Along with neurons, the nervous system contains other specialized cells called glial cells—or simply, glia. Meaning "glue" in Greek, glia are non-neuronal cells that play an essential role in the function of the nervous system. In the human brain, it is estimated that the total number of glia roughly equals the number of neurons, although the proportions vary in different brain areas.
Glia perform a number of critical tasks that enable neuron function, including providing physical support and nutrients, destroying pathogens and clearing dead neurons, and directing the growing axons of neurons in the developing brain. One of the most notable functions of glia is to insulate neurons electrically. This is done by generating layers of a fatty substance called myelin that wraps around axons, thus providing electrical insulation for neurons and allowing them to transmit action potentials much more rapidly and efficiently. In the central nervous system (CNS), these particular glial cell subtypes are called oligodendrocytes (Figure 3), and in the peripheral nervous system, Schwann cells.
Neuroglia of the CNS are grouped broadly into microglia and macroglia (Figure 1). Microglia are a type of glial cell that are the resident macrophages of the brain and spinal cord, and thus act as the first and main form of active immune defense in the CNS.
There are a number of macroglia subtypes in the CNS, each with a distinct role. Astrocytes are the most abundant type of macroglial cell, and are also referred to as astroglia (Figure 2). Astrocytes have numerous projections that anchor neurons to their blood supply. They also regulate the external chemical environment of neurons by removing excess ions and recycling neurotransmitters released during synaptic transmission.
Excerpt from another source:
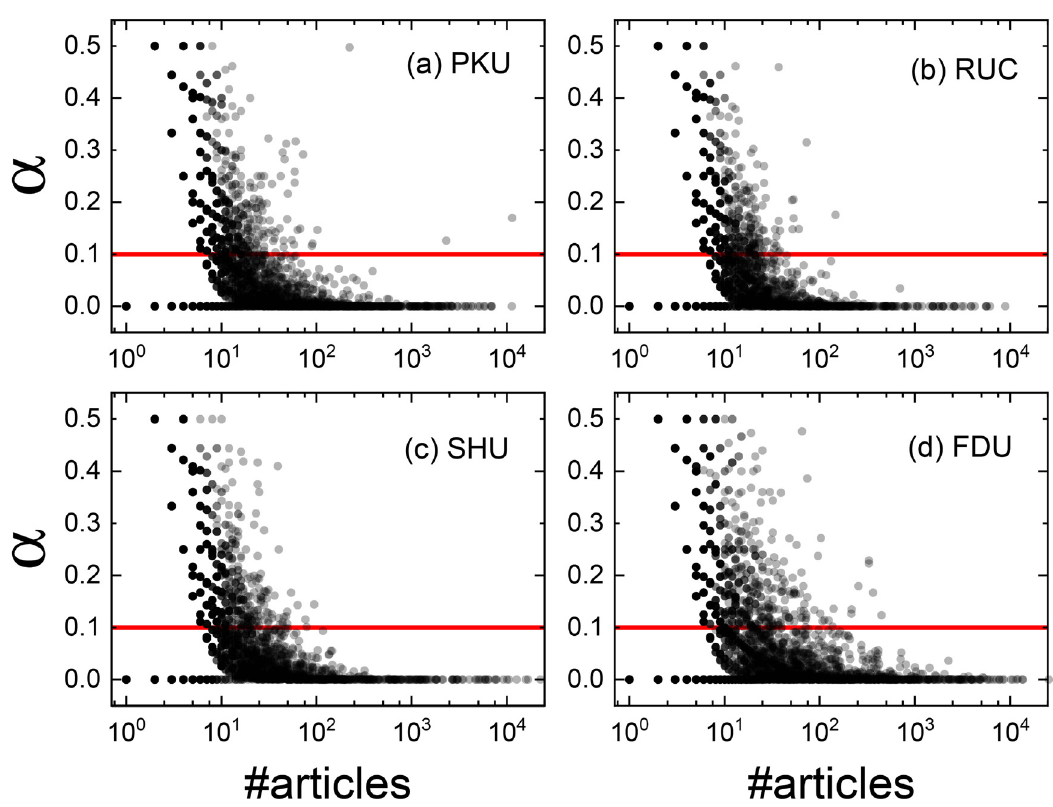
Fig 2. Relation between p -value and user activity. The red lines correspond to the significance level α = 0.1. More than 70% points are below the line in each university.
Other macroglia include oligodendrocytes, mentioned above, which are the cells responsible for myelinating the axons of the CNS. Ependymal cells are another glial subtype that line the ventricles of the CNS. These cells create and secrete cerebrospinal fluid (CSF) and beat their cilia to help circulate the CSF. Finally, radial glia play a critical role in the developing nervous system where they function both as neuronal progenitors and as scaffolding upon which newborn neurons migrate.